On the labor supply side, reforms of certain government programs might increase the number of men working. Eberstadt advocated “reforming disability insurance towards a sort of a work-first principle for those who can,” and Furman mentioned the need to “reform public programs like the unemployment insurance system to integrate job search assistance into it.”
Lastly, it is critical to address the role of mass incarceration in shrinking the labor force. Furman logically suggested that the immediate priority must be to avoid unnecessary incarceration. However, he added that it will require more than basic criminal justice reform, and that a more fundamental solution exists: “To some degree, it will just be changes in attitude that are needed on the part of employers.”

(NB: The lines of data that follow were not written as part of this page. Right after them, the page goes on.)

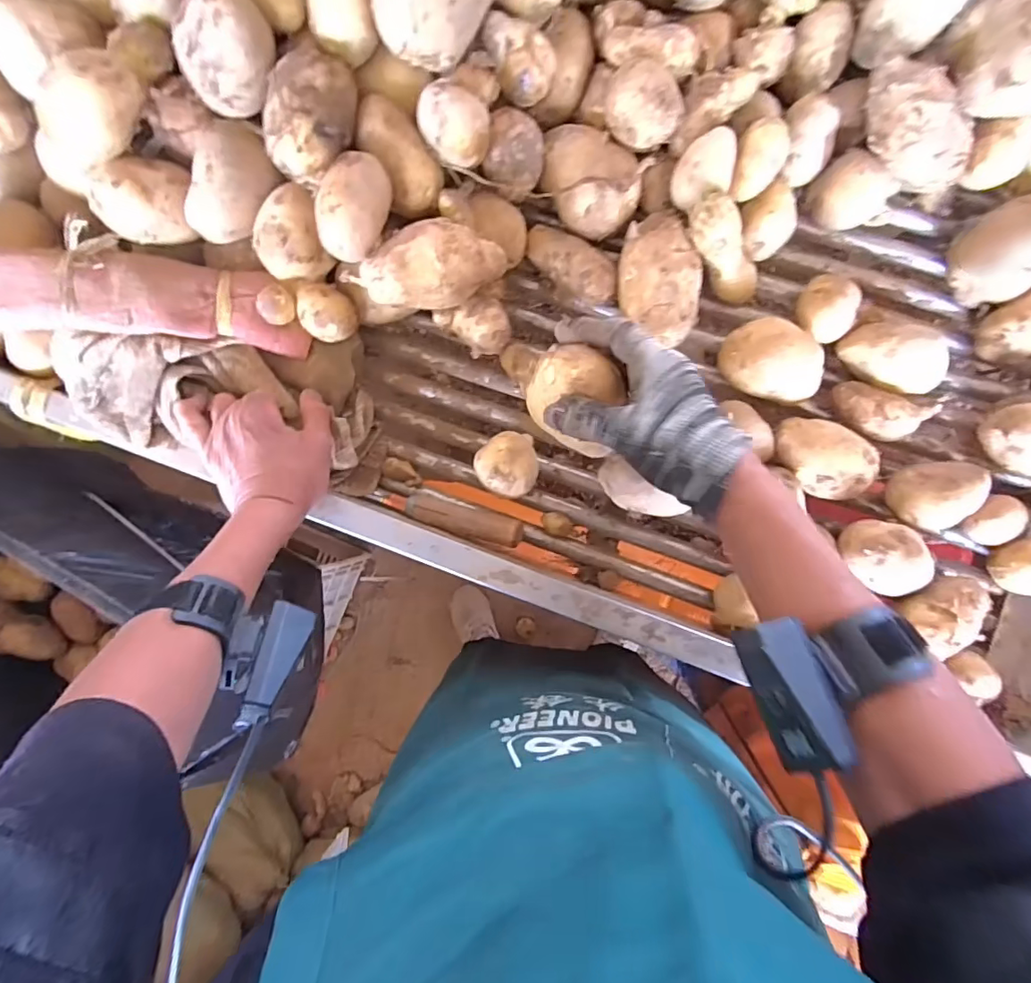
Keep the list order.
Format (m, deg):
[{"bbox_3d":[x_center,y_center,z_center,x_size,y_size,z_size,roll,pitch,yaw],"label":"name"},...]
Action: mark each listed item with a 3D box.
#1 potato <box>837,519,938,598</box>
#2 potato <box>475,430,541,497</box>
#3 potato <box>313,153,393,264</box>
[{"bbox_3d":[0.280,0.051,0.395,0.046,0.037,0.060,-37,82,5],"label":"potato"},{"bbox_3d":[-0.006,-0.021,0.450,0.051,0.043,0.053,-1,86,9],"label":"potato"},{"bbox_3d":[-0.120,-0.209,0.382,0.041,0.038,0.069,14,89,10],"label":"potato"}]

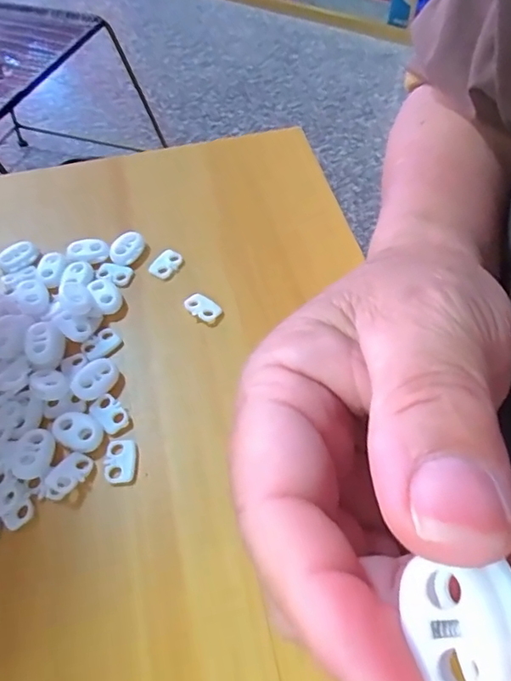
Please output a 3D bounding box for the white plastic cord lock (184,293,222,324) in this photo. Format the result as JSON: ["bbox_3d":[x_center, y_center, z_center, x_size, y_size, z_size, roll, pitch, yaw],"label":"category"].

Ultimately, there exists no perfect way to counteract the trend of prime-age men leaving the labor force. But if left unaddressed, this problem and its effects are almost certainly going to worsen. In fact, Summers has predicted that by 2050, over one-third of prime-age men will not be working. If the decline in male workforce participation has already contributed, even if only partially, to social and political destabilization, then such a large exodus might have a catastrophic effect. Summers’ grim prediction should be sufficiently alarming to demand action from political leaders of all stripes. While some elements of this decline do receive significant attention––the opioid epidemic and the need to reform the criminal justice system for instance––those serving in government haven’t spent much time highlighting the broader problem. Eberstadt wisely pointed out, “more important than any particular recommendations … is the imperative of getting people from all over the political spectrum, from all around the public square, involved in this and committed to this and offering their own solutions.”